The CRRI training for medical students is a wonderfully planned system. A Medical Student has to become a total doctor in all fields and so must undergo all kinds of training. The CRRI training provides this experience. The House Surgeons undertake training for three months in each of the four fields, namely, Medicine, Surgery, Obstetrics and Gynaecology, and also Social Medicine.
The students get only per week two days training in the Surgery section. If posted in the Admission section, on that day they have to serve throughout for twenty-four hours. Only through CRRI training, the medical students become full-fledged doctors. Hence, to find fault with this practice is not good observe the senior doctors.
The students feel that if they complete four years of Engineering course, they can secure a job in the Campus Interview, and if they complete Information Technology, they can obtain jobs that can fetch a lakh of rupees as salary. The students who seek higher professional education calculate in this manner and select their course. Even the Medical Courses considered as a service oriented one, have become totally business oriented.
Starting from getting a seat in the Medical College till becoming a Medical practitioner after five years and six months, the Medical student has to cross many hurdles and so this course is slowly losing its value, is less preferred than other courses. If the Central Governments Ministry of Health implements the compulsory rural service, the Medical students have to extend their studies to one more year. When a student gets both Engineering and Medical Seats, he simply throws off Medicine and says a hurrah! to Engineering course. The experienced Medical practitioners list out various reasons for this state of affairs.
If the students do not get admission in the Government Medical Colleges and seek admission in Private colleges, they have to spend lakhs and lakhs of rupees. At the same time, studying Medicine is not an easy task.. For four and half years, the students have to master theory and compulsorily be a House Surgeon for one year. Then, they have to go for one year training in CRRI- Compulsory Rotatory Residential Internship.
The House Surgeons must compulsorily work for 365 days. If they avail one-day leave, it has to be compensated by working one more day as House Surgeon. One can imagine how hard it is for them to attend patients for all the twenty-four hours without a break for one year.
They must work in the hospital taking it as their own home, as Gurukulam pupils did. After completing MBBS, if they join as a Duty Doctorin a private hospital, the maximum income that one can fetch is Rs 12000/ only. Compared with other studies, they spend more years on their studies; but, the remuneration for that is quite low.
To become a Government doctor, they have to pass TNPSC examinations. The basic pay is only Rs.8000/. Now the tendency prevails that even an illiterate refuses treatment by MBBS doctors. Hence, they have to go for higher studies. For which, they have to appear for the entrance examination. Until last year the quota was 50% for the Government doctors, now this has been increased to 98%. How many non-Government service doctors can appear for the Entrance examination in 2% quota, get selected and can go for higher studies?
Hence, they are forced to choose private colleges for their higher studies. They can become specialists only after investing heavy donation and high fees which run into lakhs for higher studies. As per the Central Government plan, they can register in the Medical Council and receive certificate only after four and a half years of medical course, one year of House Surgeoncy and one year service at villages. The private doctors feel that they alone are sent to villages to treat patients. Their question is why they alone should be sent to Villages and why does the Government not send Government doctors to the villages.

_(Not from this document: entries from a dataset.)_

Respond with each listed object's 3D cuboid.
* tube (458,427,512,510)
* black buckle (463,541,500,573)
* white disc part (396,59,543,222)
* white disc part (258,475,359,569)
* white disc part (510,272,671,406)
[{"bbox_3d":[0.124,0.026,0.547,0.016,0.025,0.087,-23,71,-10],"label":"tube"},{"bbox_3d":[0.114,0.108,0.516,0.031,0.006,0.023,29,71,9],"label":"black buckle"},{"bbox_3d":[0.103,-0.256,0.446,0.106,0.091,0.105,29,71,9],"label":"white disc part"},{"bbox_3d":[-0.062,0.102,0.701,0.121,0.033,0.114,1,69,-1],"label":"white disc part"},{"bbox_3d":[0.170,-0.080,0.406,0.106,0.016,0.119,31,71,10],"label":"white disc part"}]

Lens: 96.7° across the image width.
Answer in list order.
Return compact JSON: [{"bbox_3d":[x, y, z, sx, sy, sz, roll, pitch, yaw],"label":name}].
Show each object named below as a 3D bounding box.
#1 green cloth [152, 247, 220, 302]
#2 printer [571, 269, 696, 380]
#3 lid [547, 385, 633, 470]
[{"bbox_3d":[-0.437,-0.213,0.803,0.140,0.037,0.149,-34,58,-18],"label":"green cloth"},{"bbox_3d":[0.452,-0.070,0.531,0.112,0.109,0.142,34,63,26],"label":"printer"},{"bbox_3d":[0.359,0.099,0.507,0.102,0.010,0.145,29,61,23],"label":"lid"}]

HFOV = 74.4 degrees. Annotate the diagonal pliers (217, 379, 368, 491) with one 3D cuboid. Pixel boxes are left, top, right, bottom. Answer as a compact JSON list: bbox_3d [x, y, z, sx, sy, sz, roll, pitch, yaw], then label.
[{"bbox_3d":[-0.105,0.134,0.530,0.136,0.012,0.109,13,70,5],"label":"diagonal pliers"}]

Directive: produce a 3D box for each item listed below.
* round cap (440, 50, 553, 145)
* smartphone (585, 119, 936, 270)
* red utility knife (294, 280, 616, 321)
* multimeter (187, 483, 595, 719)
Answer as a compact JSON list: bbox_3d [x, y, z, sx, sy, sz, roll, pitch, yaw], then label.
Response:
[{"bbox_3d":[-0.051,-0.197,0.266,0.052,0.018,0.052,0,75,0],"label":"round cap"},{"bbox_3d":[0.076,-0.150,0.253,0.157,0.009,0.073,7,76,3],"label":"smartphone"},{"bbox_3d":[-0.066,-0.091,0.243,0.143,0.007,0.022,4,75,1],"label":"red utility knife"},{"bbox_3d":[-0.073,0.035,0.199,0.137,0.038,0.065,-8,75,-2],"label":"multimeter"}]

The private doctors ask a pertinent question: is it proper to treat the villagers by an uncertified doctor? And is it not proper to give treatment to them by a trained doctor?

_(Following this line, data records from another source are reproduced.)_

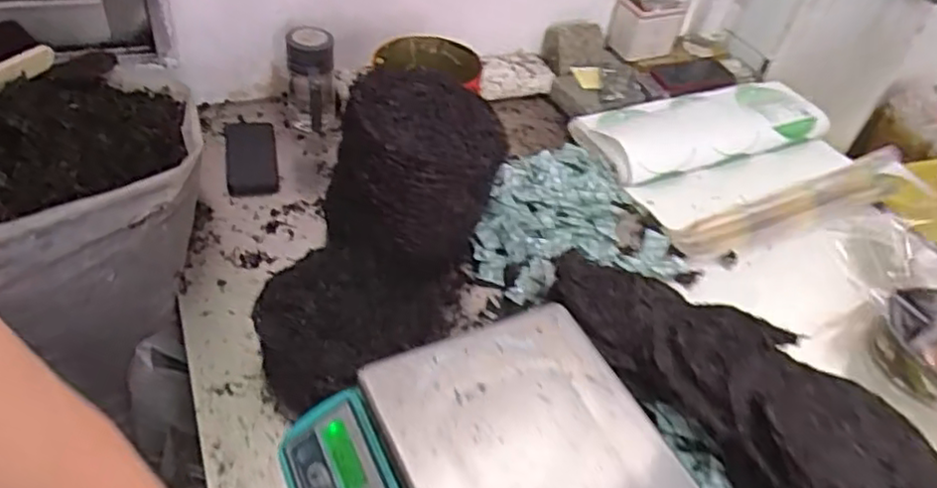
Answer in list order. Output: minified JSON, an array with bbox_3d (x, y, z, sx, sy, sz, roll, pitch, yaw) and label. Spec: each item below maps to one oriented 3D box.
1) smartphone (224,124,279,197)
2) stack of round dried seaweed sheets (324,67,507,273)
[{"bbox_3d":[-0.346,-0.135,1.081,0.078,0.007,0.184,-5,45,-15],"label":"smartphone"},{"bbox_3d":[-0.076,-0.089,0.911,0.220,0.223,0.204,2,44,-8],"label":"stack of round dried seaweed sheets"}]

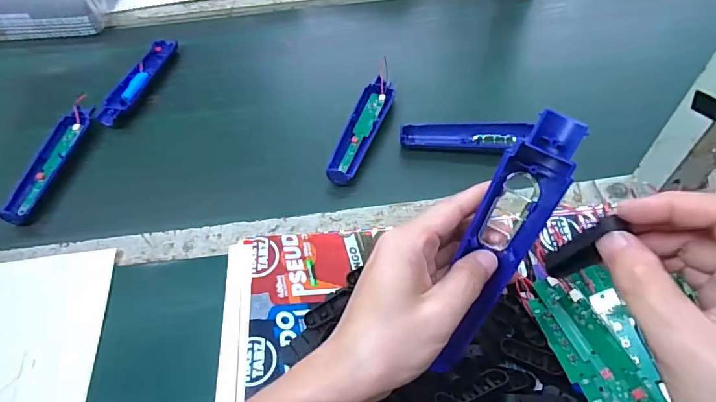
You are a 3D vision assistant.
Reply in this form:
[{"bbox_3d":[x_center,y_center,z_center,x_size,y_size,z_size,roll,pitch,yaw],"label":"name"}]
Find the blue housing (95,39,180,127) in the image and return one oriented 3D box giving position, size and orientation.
[{"bbox_3d":[-0.300,-0.166,0.640,0.036,0.014,0.174,10,56,9],"label":"blue housing"}]

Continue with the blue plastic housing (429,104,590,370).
[{"bbox_3d":[0.085,0.031,0.284,0.040,0.172,0.020,25,16,18],"label":"blue plastic housing"}]

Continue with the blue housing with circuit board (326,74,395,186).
[{"bbox_3d":[0.003,-0.087,0.554,0.038,0.015,0.162,18,58,14],"label":"blue housing with circuit board"}]

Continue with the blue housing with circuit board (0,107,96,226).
[{"bbox_3d":[-0.369,-0.046,0.554,0.038,0.015,0.170,7,56,7],"label":"blue housing with circuit board"}]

Their plea is that because they do service to rural people, the Government must come forward to give seniority in the higher studies of Government service. They also question that if there is paucity in the rural sectors, postings must be made as soon as they complete five and a half years of studies.

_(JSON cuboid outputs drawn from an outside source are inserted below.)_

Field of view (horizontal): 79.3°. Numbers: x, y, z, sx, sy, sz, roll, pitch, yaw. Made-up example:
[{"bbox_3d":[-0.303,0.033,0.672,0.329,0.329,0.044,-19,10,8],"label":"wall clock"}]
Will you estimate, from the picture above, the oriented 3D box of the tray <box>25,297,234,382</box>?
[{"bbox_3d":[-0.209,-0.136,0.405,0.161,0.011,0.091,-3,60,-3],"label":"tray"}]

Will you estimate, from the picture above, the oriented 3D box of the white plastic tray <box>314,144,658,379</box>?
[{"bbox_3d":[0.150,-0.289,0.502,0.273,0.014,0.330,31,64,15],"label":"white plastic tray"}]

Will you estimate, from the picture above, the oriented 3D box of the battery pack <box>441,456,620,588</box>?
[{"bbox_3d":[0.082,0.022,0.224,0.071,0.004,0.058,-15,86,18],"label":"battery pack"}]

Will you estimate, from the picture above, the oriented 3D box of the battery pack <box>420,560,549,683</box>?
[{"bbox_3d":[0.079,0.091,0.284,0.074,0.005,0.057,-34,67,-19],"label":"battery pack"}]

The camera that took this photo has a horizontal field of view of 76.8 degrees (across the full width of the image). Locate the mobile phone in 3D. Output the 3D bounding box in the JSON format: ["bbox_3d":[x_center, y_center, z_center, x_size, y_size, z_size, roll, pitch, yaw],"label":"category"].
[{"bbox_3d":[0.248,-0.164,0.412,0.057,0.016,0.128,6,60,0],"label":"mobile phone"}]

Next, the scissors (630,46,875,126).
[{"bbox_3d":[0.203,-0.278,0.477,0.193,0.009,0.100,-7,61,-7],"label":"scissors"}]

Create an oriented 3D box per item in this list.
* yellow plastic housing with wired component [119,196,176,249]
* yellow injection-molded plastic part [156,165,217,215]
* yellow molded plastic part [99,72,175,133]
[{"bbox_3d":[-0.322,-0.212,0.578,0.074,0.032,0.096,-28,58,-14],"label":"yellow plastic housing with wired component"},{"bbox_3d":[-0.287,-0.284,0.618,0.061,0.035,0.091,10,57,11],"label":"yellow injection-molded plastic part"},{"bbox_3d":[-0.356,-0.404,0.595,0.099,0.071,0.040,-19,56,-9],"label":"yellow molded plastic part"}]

If one has to do service in the rural areas, after completing five and a half years of rigorous study, they lose seniority and how to compensate it? Such questions perplex the mind of the students now. In a country with a large population, it is obligatory to speed up the pace of medical service. The Health Department functions with the objective that this service should reach the last villager in the country.
If interest slackens in the studies of Medicine, - the basic need of the humanity - it is the duty of the Government to recognize the defects and rectify them. Unless the Government does this, its aim to render medical service to all will not be fulfilled.